### Directions
Return all lines from the entries below in which the word "demonstrates" is present.

Stored items
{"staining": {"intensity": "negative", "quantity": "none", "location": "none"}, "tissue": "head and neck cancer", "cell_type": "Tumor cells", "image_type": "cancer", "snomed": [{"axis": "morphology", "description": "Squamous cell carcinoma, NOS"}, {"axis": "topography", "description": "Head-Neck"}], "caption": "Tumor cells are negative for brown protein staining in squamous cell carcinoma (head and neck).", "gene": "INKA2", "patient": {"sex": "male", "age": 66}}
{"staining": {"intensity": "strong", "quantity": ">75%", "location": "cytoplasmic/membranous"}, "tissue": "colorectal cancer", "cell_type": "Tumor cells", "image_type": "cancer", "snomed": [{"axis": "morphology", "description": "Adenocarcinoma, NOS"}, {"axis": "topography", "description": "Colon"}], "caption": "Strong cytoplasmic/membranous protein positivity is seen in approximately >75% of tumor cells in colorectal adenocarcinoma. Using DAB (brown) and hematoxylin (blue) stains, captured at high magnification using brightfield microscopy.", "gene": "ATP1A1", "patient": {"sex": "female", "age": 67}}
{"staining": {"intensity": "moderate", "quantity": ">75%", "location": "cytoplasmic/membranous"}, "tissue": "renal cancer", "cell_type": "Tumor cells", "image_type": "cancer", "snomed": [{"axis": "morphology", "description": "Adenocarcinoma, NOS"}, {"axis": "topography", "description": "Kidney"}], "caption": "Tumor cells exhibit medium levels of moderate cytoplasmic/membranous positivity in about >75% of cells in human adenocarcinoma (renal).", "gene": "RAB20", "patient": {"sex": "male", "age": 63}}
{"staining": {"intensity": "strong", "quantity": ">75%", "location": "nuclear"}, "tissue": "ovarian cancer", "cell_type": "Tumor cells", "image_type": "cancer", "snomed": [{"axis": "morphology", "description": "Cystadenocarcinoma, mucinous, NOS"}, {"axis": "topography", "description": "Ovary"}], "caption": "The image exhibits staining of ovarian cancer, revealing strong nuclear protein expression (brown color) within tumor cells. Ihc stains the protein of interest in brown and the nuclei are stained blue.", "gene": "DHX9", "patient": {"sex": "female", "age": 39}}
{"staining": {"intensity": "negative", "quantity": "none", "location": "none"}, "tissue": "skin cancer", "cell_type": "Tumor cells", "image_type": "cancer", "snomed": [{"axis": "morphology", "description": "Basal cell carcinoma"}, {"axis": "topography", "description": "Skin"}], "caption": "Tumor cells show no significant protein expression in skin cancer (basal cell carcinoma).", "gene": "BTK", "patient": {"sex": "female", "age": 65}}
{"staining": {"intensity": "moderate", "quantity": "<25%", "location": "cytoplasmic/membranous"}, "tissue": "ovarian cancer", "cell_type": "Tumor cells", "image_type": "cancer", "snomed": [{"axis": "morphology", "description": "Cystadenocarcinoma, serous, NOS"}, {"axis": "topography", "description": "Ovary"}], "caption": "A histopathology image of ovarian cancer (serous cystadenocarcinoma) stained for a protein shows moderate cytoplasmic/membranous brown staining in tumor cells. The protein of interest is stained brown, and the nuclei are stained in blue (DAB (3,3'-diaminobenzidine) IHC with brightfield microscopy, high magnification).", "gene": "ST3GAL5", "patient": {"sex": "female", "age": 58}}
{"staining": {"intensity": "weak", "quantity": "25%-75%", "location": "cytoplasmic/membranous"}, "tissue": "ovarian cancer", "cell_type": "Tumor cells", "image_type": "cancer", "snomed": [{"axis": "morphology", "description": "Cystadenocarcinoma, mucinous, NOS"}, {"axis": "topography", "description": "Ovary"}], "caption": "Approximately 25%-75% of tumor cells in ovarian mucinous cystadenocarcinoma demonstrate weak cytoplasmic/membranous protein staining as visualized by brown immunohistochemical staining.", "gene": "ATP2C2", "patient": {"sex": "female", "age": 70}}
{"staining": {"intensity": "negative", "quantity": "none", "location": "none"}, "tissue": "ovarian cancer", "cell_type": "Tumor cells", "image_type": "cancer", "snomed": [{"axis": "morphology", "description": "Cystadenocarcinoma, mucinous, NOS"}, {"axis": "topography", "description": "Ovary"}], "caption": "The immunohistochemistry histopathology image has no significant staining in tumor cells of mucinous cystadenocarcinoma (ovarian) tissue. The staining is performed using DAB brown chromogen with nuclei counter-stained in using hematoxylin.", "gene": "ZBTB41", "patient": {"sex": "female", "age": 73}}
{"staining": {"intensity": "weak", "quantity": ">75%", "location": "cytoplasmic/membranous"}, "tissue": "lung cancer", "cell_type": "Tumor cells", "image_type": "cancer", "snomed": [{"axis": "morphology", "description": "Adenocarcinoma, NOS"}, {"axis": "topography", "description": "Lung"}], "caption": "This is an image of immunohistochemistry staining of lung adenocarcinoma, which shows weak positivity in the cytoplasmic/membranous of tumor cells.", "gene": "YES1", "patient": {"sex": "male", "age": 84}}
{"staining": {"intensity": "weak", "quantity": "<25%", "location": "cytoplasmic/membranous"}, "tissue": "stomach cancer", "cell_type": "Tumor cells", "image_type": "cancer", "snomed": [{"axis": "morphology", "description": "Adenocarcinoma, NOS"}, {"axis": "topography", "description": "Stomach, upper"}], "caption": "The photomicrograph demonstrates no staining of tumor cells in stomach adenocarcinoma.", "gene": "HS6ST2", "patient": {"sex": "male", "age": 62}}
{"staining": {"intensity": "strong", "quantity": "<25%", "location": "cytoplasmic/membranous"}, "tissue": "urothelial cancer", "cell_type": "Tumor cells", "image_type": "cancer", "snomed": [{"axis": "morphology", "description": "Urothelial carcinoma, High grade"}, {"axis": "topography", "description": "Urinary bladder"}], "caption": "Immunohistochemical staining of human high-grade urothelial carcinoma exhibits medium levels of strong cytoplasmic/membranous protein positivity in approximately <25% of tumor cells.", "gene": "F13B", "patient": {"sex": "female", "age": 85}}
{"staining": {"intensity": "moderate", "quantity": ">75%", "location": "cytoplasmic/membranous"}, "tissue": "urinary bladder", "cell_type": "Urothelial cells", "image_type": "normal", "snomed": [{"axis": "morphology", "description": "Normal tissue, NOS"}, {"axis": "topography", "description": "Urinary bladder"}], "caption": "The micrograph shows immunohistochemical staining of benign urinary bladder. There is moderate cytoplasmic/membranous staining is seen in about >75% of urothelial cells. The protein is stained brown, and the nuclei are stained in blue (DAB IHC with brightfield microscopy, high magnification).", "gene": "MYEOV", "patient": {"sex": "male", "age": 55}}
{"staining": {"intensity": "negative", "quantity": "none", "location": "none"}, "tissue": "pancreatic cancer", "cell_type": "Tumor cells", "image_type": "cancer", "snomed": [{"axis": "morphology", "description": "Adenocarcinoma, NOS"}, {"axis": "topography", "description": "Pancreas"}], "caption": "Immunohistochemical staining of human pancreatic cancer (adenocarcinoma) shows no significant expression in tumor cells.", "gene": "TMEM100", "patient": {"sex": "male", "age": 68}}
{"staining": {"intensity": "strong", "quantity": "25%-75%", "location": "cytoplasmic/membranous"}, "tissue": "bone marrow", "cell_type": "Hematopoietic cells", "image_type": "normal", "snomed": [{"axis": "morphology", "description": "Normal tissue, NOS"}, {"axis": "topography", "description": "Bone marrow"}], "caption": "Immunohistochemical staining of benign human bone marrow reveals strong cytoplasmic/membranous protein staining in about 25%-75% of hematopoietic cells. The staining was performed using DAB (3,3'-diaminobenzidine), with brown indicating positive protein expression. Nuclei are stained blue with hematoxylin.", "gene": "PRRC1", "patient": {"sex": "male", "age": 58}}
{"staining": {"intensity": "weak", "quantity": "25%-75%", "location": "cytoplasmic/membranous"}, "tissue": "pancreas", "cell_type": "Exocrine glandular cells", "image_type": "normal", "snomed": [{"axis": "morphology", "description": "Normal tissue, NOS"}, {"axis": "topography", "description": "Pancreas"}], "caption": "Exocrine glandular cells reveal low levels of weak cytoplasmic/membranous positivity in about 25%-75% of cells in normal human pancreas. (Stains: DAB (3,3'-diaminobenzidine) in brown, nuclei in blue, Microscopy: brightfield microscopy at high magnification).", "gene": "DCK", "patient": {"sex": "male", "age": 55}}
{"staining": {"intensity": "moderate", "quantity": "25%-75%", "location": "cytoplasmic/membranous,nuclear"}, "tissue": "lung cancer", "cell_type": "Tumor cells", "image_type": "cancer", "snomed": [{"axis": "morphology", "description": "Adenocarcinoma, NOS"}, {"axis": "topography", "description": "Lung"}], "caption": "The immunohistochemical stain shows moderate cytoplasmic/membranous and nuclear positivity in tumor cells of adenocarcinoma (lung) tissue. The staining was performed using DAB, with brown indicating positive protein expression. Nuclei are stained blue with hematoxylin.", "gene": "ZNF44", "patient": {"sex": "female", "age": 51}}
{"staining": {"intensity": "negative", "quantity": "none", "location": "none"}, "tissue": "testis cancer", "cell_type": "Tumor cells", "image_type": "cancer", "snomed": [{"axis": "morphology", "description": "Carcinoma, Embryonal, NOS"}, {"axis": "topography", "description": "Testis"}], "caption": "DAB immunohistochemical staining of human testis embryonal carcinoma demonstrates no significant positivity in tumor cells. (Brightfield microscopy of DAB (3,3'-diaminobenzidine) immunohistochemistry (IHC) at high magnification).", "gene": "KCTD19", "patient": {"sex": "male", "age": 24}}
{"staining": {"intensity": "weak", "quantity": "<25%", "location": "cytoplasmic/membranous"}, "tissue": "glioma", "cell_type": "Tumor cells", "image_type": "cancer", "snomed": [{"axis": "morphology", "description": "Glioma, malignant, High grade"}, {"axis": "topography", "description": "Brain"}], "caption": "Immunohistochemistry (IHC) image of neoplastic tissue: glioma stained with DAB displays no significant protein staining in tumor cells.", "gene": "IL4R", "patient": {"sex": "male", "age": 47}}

### Result for this task
{"staining": {"intensity": "weak", "quantity": "<25%", "location": "cytoplasmic/membranous"}, "tissue": "stomach cancer", "cell_type": "Tumor cells", "image_type": "cancer", "snomed": [{"axis": "morphology", "description": "Adenocarcinoma, NOS"}, {"axis": "topography", "description": "Stomach, upper"}], "caption": "The photomicrograph demonstrates no staining of tumor cells in stomach adenocarcinoma.", "gene": "HS6ST2", "patient": {"sex": "male", "age": 62}}
{"staining": {"intensity": "negative", "quantity": "none", "location": "none"}, "tissue": "testis cancer", "cell_type": "Tumor cells", "image_type": "cancer", "snomed": [{"axis": "morphology", "description": "Carcinoma, Embryonal, NOS"}, {"axis": "topography", "description": "Testis"}], "caption": "DAB immunohistochemical staining of human testis embryonal carcinoma demonstrates no significant positivity in tumor cells. (Brightfield microscopy of DAB (3,3'-diaminobenzidine) immunohistochemistry (IHC) at high magnification).", "gene": "KCTD19", "patient": {"sex": "male", "age": 24}}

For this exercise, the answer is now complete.